◆ Task goal ◆
Whenever a line below mentions the word "avif", that line should be copied.
··········
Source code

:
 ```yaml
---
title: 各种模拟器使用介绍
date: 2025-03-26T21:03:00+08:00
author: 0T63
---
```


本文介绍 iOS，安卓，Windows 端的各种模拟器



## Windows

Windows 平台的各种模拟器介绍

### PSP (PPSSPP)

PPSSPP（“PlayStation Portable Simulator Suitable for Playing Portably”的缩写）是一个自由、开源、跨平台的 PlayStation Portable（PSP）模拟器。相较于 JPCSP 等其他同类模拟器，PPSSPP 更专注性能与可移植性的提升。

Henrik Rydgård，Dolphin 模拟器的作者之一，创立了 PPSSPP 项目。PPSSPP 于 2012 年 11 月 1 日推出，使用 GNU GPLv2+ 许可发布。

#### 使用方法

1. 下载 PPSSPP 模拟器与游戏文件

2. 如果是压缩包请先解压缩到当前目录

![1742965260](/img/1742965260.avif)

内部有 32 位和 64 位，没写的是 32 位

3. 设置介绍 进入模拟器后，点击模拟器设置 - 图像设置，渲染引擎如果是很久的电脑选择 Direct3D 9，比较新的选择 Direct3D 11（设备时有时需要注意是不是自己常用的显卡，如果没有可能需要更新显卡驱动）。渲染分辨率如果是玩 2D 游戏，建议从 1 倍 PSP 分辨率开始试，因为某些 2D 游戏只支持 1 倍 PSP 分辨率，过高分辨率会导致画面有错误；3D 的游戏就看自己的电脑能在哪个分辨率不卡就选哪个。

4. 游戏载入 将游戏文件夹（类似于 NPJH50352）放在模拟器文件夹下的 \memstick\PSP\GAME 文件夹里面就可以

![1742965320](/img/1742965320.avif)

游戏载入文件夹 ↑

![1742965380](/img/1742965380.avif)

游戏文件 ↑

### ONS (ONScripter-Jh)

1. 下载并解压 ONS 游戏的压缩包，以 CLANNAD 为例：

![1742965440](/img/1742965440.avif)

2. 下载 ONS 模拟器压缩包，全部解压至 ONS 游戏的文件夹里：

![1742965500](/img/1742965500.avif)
··········
◆ Expected output ◆
![1742965260](/img/1742965260.avif)
![1742965320](/img/1742965320.avif)
![1742965380](/img/1742965380.avif)
![1742965440](/img/1742965440.avif)
![1742965500](/img/1742965500.avif)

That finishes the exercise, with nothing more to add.